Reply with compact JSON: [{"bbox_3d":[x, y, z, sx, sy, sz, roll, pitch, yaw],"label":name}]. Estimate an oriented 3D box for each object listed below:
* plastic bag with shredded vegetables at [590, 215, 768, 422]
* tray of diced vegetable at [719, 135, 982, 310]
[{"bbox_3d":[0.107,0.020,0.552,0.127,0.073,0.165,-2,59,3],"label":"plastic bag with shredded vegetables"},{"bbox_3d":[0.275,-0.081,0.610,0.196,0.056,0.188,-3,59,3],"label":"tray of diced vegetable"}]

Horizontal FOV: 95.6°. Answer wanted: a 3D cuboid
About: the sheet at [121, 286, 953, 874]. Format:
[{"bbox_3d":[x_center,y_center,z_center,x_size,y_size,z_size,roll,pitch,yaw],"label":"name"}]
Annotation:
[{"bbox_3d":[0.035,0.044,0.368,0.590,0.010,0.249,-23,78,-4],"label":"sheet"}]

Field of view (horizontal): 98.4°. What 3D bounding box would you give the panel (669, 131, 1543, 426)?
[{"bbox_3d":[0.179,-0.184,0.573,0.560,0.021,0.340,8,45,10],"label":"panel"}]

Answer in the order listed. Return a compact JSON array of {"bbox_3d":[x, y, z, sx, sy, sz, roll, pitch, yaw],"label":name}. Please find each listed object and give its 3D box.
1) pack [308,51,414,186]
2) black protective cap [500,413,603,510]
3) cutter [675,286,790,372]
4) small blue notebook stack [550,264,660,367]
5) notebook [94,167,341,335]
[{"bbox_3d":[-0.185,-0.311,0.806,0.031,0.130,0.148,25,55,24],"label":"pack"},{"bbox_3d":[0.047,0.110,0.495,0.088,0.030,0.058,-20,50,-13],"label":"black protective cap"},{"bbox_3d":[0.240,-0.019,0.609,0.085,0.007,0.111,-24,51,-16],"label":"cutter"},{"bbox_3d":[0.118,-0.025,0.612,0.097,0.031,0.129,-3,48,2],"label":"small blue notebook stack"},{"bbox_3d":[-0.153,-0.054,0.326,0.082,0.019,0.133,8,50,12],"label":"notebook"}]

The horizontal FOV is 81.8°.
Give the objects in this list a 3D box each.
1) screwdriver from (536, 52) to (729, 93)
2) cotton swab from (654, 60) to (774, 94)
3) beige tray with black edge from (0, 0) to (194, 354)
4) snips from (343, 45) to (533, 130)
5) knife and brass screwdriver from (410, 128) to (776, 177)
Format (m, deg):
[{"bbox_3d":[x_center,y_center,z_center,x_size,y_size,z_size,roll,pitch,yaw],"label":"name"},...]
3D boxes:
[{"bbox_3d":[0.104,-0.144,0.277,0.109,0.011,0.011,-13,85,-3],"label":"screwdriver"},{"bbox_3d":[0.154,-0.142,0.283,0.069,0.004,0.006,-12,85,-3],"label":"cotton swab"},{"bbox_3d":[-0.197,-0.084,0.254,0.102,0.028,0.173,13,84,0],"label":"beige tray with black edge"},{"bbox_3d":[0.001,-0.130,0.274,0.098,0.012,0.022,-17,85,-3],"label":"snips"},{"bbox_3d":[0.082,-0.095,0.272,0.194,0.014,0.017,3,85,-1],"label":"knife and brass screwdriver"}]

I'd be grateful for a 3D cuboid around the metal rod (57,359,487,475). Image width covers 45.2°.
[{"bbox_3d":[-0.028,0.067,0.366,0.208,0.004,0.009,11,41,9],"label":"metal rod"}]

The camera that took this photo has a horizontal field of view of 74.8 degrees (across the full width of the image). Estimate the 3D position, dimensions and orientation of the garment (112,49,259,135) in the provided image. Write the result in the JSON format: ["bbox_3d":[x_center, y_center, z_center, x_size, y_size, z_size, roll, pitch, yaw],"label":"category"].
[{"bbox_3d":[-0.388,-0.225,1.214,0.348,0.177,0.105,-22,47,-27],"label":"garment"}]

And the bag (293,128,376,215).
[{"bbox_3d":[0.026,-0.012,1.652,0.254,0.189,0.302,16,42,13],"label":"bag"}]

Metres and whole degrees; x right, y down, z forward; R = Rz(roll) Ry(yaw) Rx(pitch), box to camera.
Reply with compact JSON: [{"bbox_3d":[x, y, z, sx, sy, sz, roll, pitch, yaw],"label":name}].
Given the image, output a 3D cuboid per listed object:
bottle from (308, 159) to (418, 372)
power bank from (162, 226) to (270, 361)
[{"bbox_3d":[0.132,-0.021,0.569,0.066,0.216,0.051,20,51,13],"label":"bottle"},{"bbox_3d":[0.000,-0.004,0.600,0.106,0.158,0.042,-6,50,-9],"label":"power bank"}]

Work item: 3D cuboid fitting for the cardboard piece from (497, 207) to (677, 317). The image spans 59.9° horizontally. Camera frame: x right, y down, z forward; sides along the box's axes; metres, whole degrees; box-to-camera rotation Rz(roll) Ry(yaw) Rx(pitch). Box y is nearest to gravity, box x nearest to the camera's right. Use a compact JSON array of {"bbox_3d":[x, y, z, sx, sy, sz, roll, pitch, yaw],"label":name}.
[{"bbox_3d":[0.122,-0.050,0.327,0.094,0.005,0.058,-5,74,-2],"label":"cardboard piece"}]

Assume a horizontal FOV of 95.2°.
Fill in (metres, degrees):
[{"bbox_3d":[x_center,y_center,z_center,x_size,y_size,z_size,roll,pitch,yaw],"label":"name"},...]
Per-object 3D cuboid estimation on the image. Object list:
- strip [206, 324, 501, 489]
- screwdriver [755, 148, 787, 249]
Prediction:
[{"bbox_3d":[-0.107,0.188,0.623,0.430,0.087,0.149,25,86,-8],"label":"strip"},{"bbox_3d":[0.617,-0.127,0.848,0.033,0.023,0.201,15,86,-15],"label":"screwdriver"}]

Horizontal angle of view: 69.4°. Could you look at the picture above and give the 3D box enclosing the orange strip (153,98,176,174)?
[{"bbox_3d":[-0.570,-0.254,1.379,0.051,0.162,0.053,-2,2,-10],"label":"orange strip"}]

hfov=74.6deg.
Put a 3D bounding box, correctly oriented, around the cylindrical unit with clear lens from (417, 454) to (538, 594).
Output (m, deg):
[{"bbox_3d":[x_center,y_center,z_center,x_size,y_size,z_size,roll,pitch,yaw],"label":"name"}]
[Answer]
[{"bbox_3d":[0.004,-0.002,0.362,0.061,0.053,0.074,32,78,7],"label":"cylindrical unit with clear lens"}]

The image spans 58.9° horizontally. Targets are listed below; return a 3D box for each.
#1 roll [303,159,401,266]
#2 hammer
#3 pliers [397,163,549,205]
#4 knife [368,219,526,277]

====================

WHAT THE TASK ASKS:
Exactly as written, please output every entry.

EXPECTED ANSWER:
Reply with compact JSON: [{"bbox_3d":[x, y, z, sx, sy, sz, roll, pitch, yaw],"label":name}]. Estimate an oriented 3D box for each object listed below:
* plastic bag with shredded vegetables at [590, 215, 768, 422]
* tray of diced vegetable at [719, 135, 982, 310]
[{"bbox_3d":[0.107,0.020,0.552,0.127,0.073,0.165,-2,59,3],"label":"plastic bag with shredded vegetables"},{"bbox_3d":[0.275,-0.081,0.610,0.196,0.056,0.188,-3,59,3],"label":"tray of diced vegetable"}]

Horizontal FOV: 95.6°. Answer wanted: a 3D cuboid
About: the sheet at [121, 286, 953, 874]. Format:
[{"bbox_3d":[x_center,y_center,z_center,x_size,y_size,z_size,roll,pitch,yaw],"label":"name"}]
Annotation:
[{"bbox_3d":[0.035,0.044,0.368,0.590,0.010,0.249,-23,78,-4],"label":"sheet"}]

Field of view (horizontal): 98.4°. What 3D bounding box would you give the panel (669, 131, 1543, 426)?
[{"bbox_3d":[0.179,-0.184,0.573,0.560,0.021,0.340,8,45,10],"label":"panel"}]

Answer in the order listed. Return a compact JSON array of {"bbox_3d":[x, y, z, sx, sy, sz, roll, pitch, yaw],"label":name}. Please find each listed object and give its 3D box.
1) pack [308,51,414,186]
2) black protective cap [500,413,603,510]
3) cutter [675,286,790,372]
4) small blue notebook stack [550,264,660,367]
5) notebook [94,167,341,335]
[{"bbox_3d":[-0.185,-0.311,0.806,0.031,0.130,0.148,25,55,24],"label":"pack"},{"bbox_3d":[0.047,0.110,0.495,0.088,0.030,0.058,-20,50,-13],"label":"black protective cap"},{"bbox_3d":[0.240,-0.019,0.609,0.085,0.007,0.111,-24,51,-16],"label":"cutter"},{"bbox_3d":[0.118,-0.025,0.612,0.097,0.031,0.129,-3,48,2],"label":"small blue notebook stack"},{"bbox_3d":[-0.153,-0.054,0.326,0.082,0.019,0.133,8,50,12],"label":"notebook"}]

The horizontal FOV is 81.8°.
Give the objects in this list a 3D box each.
1) screwdriver from (536, 52) to (729, 93)
2) cotton swab from (654, 60) to (774, 94)
3) beige tray with black edge from (0, 0) to (194, 354)
4) snips from (343, 45) to (533, 130)
5) knife and brass screwdriver from (410, 128) to (776, 177)
Format (m, deg):
[{"bbox_3d":[x_center,y_center,z_center,x_size,y_size,z_size,roll,pitch,yaw],"label":"name"},...]
3D boxes:
[{"bbox_3d":[0.104,-0.144,0.277,0.109,0.011,0.011,-13,85,-3],"label":"screwdriver"},{"bbox_3d":[0.154,-0.142,0.283,0.069,0.004,0.006,-12,85,-3],"label":"cotton swab"},{"bbox_3d":[-0.197,-0.084,0.254,0.102,0.028,0.173,13,84,0],"label":"beige tray with black edge"},{"bbox_3d":[0.001,-0.130,0.274,0.098,0.012,0.022,-17,85,-3],"label":"snips"},{"bbox_3d":[0.082,-0.095,0.272,0.194,0.014,0.017,3,85,-1],"label":"knife and brass screwdriver"}]

I'd be grateful for a 3D cuboid around the metal rod (57,359,487,475). Image width covers 45.2°.
[{"bbox_3d":[-0.028,0.067,0.366,0.208,0.004,0.009,11,41,9],"label":"metal rod"}]

The camera that took this photo has a horizontal field of view of 74.8 degrees (across the full width of the image). Estimate the 3D position, dimensions and orientation of the garment (112,49,259,135) in the provided image. Write the result in the JSON format: ["bbox_3d":[x_center, y_center, z_center, x_size, y_size, z_size, roll, pitch, yaw],"label":"category"].
[{"bbox_3d":[-0.388,-0.225,1.214,0.348,0.177,0.105,-22,47,-27],"label":"garment"}]

And the bag (293,128,376,215).
[{"bbox_3d":[0.026,-0.012,1.652,0.254,0.189,0.302,16,42,13],"label":"bag"}]

Metres and whole degrees; x right, y down, z forward; R = Rz(roll) Ry(yaw) Rx(pitch), box to camera.
Reply with compact JSON: [{"bbox_3d":[x, y, z, sx, sy, sz, roll, pitch, yaw],"label":name}].
Given the image, output a 3D cuboid per listed object:
bottle from (308, 159) to (418, 372)
power bank from (162, 226) to (270, 361)
[{"bbox_3d":[0.132,-0.021,0.569,0.066,0.216,0.051,20,51,13],"label":"bottle"},{"bbox_3d":[0.000,-0.004,0.600,0.106,0.158,0.042,-6,50,-9],"label":"power bank"}]

Work item: 3D cuboid fitting for the cardboard piece from (497, 207) to (677, 317). The image spans 59.9° horizontally. Camera frame: x right, y down, z forward; sides along the box's axes; metres, whole degrees; box-to-camera rotation Rz(roll) Ry(yaw) Rx(pitch). Box y is nearest to gravity, box x nearest to the camera's right. Use a compact JSON array of {"bbox_3d":[x, y, z, sx, sy, sz, roll, pitch, yaw],"label":name}.
[{"bbox_3d":[0.122,-0.050,0.327,0.094,0.005,0.058,-5,74,-2],"label":"cardboard piece"}]

Assume a horizontal FOV of 95.2°.
Fill in (metres, degrees):
[{"bbox_3d":[x_center,y_center,z_center,x_size,y_size,z_size,roll,pitch,yaw],"label":"name"},...]
Per-object 3D cuboid estimation on the image. Object list:
- strip [206, 324, 501, 489]
- screwdriver [755, 148, 787, 249]
Prediction:
[{"bbox_3d":[-0.107,0.188,0.623,0.430,0.087,0.149,25,86,-8],"label":"strip"},{"bbox_3d":[0.617,-0.127,0.848,0.033,0.023,0.201,15,86,-15],"label":"screwdriver"}]

Horizontal angle of view: 69.4°. Could you look at the picture above and give the 3D box enclosing the orange strip (153,98,176,174)?
[{"bbox_3d":[-0.570,-0.254,1.379,0.051,0.162,0.053,-2,2,-10],"label":"orange strip"}]

hfov=74.6deg.
Put a 3D bounding box, correctly oriented, around the cylindrical unit with clear lens from (417, 454) to (538, 594).
Output (m, deg):
[{"bbox_3d":[x_center,y_center,z_center,x_size,y_size,z_size,roll,pitch,yaw],"label":"name"}]
[Answer]
[{"bbox_3d":[0.004,-0.002,0.362,0.061,0.053,0.074,32,78,7],"label":"cylindrical unit with clear lens"}]

The image spans 58.9° horizontally. Targets are listed below; return a 3D box for each.
#1 roll [303,159,401,266]
#2 hammer
#3 pliers [397,163,549,205]
#4 knife [368,219,526,277]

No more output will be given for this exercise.